Dieser Vorgang ist das Produkt der natürlichen Selektion. Ihr ging eine Mutation voraus, nämlich die erhöhte Produktion des Farbstoffes Melanin. Diese zufällige Mutation wurde nun zu einem Vorteil für die dunkle Morphe, im Gegensatz zu früher, als sie noch nachteilig war.

Die Nachkommen des Biston betularia carbonaria sind ebenfalls dunkel; die Eigenschaft des Melanismus ist demnach erblich und beruht auf einer Veränderung der genetischen Substanz und ist somit eine Genmutation (Hafner, Hoff 1997).

In diesem Fall haben die Umweltfaktoren Einfluss darauf genommen, welche erblichen Merkmale - hier die dunklen Morphe - für den Fortpflanzungserfolg förderlich sind.
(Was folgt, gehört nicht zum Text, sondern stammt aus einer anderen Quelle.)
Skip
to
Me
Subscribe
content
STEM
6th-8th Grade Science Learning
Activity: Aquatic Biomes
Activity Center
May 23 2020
Diese begünstigten Merkmale sind dann in den nachfolgenden Generationen überdurchschnittlich vertreten.

Die natürliche Selektion kann verschiedene Auswirkungen auf Populationen haben:

- stabilisierende Selektion: nachteilige Mutationen werden eliminiert, gewöhnliche Varianten werden begünstig, keine Veränderung des Genpools, der Ist-Zustand wird erhalten.
- gerichtete Selektion: durch Umweltveränderungen wird ein Phänotyp bevorzugt, Veränderung des Genpools
- disruptive Selektion: sie tritt auf, wenn sich Umweltbedingungen dahingehend ändern, dass phänotypisch extreme Individuen gegenüber dazwischenliegenden Phänotypen begünstigt werden.

(Campbell 1997, S. 469)

Die natürliche Selektion wirkt auf Individuen ein, deren Merkmale ihre weiteren Überlebenschancen und ihren Fortpflanzungserfolg beeinflussen. Das Produkt der natürlichen Selektion ist die Adaptation.
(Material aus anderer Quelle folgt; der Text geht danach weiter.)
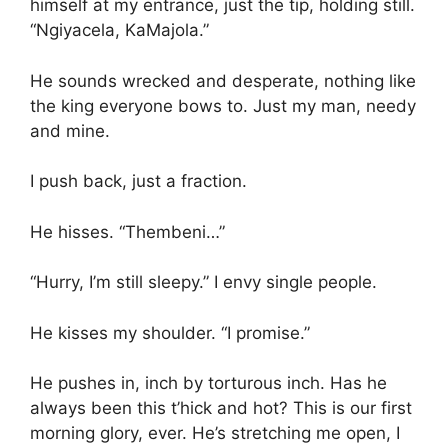
himself at my entrance, just the tip, holding still.
“Ngiyacela, KaMajola.”
He sounds wrecked and desperate, nothing like
the king everyone bows to. Just my man, needy
and mine.
I push back, just a fraction.
He hisses. “Thembeni…”
“Hurry, I’m still sleepy.” I envy single people.
He kisses my shoulder. “I promise.”
He pushes in, inch by torturous inch. Has he
always been this t’hick and hot? This is our first
morning glory, ever. He’s stretching me open, I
Der Erfolg der Selektion lässt sich jedoch nur in der langen Beobachtung einer Population feststellen. „Somit evolviert letztendlich nicht das Individuum sondern die Population“ (Storch u.a.2001, S. 233).
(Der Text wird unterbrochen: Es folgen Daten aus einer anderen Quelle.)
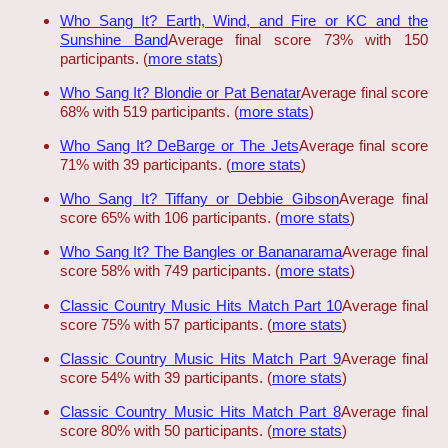
Who Sang It? Earth, Wind, and Fire or KC and the
Sunshine Band
Average final score 73% with 150
participants. (
more stats
)
Who Sang It? Blondie or Pat Benatar
Average final score
68% with 519 participants. (
more stats
)
Who Sang It? DeBarge or The Jets
Average final score
71% with 39 participants. (
more stats
)
Who Sang It? Tiffany or Debbie Gibson
Average final
score 65% with 106 participants. (
more stats
)
Who Sang It? The Bangles or Bananarama
Average final
score 58% with 749 participants. (
more stats
)
Classic Country Music Hits Match Part 10
Average final
score 75% with 57 participants. (
more stats
)
Classic Country Music Hits Match Part 9
Average final
score 54% with 39 participants. (
more stats
)
Classic Country Music Hits Match Part 8
Average final
score 80% with 50 participants. (
more stats
)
Demnach ist die natürliche Selektion kein rein zufälliges Phänomen, sondern eine Wechselwirkung zwischen der Umwelt und der Variabilität einer Population. Natürliche Selektion gestaltet Eigenschaften nicht ganz von vorn, sondern setzt an vorherigen Veränderungen an und modifiziert diese.

1.2.4 Sexuelle Selektion

Heute geht man davon aus, dass die sexuelle Selektion Merkmale fördert, die im Sinne der natürlichen Auslese als schlecht angepasst gelten, wie z.B. prächtige Federkleider, lauter Gesang der Singvogelmännchen etc., da sie dadurch über keinerlei Tarnung verfügen. Dieses Verhalten erklärt sich aus der Tatsache, dass die Weibchen ihre Partner wählen und nicht umgekehrt. Das Verhalten und Aussehen der Männchen macht die Weibchen auf sie aufmerksam. Weibchen wählen dann das Männchen aus, das ihnen am vitalsten erscheint. Somit kommen Tiere, die „außergewöhnliches zu bieten haben“ vermehrt zur Fortpflanzung (Storch u.a. 2001).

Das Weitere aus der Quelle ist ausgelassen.